In two cases, we had pathologic confirmation of benign reactive lymphadenopathy secondary to vaccination and to our knowledge, these are the first pathologically proven cases in the literature. Although, the remaining three cases are not confirmed as reactive benign lymph nodes with histopathological evaluation, as we described above, it is more plausible to attribute these findings to recent vaccine administration. At present, no data is available regarding the duration of radiologically evident lymphadenopathy or appropriate follow-up intervals. Until data becomes available, management will be guided by clinical context, particularly in patients with history of cancers with specific propensity towards axillary lymphadenopathy.

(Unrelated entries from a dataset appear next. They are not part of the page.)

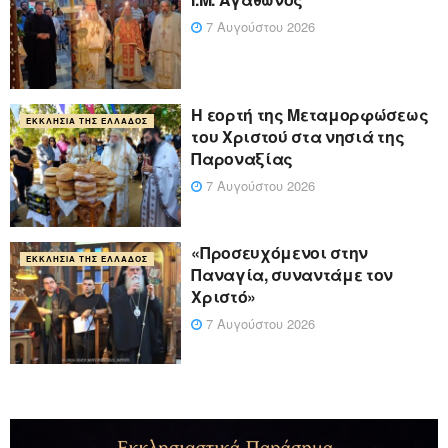
7 Αυγούστου 2026
Η εορτή της Μεταμορφώσεως
ΕΚΚΛΗΣΊΑ ΤΗΣ ΕΛΛΆΔΟΣ
του Χριστού στα νησιά της
Παροναξίας
7 Αυγούστου 2026
«Προσευχόμενοι στην
ΕΚΚΛΗΣΊΑ ΤΗΣ ΕΛΛΆΔΟΣ
Παναγία, συναντάμε τον
Χριστό»
7 Αυγούστου 2026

Due to widescale vaccination of the majority of the U.S. population, axillary lymphadenopathy due to COVID-19 vaccination is likely to be encountered in oncologic patients. In addition, in this limited series, a triangle of intramuscular inflammation was demonstrated at the injection site on MRI and PET/CT, as also described by Eifer and Eshet (12), suggesting vaccine-related inflammation.
Overall, our findings are important, particularly for cancer patients. Radiologists, oncologists, and internists should be aware of this secondary effect of vaccination to obviate unnecessary changes in management, unnecessary patient emotional stress or biopsy.
Acknowledgments
Acknowledgement
We would like to thank Dr Bruce C. Trautman for his help with the histopathologic evaluation, and Dr Katherine Chang for informing us about one of the cases.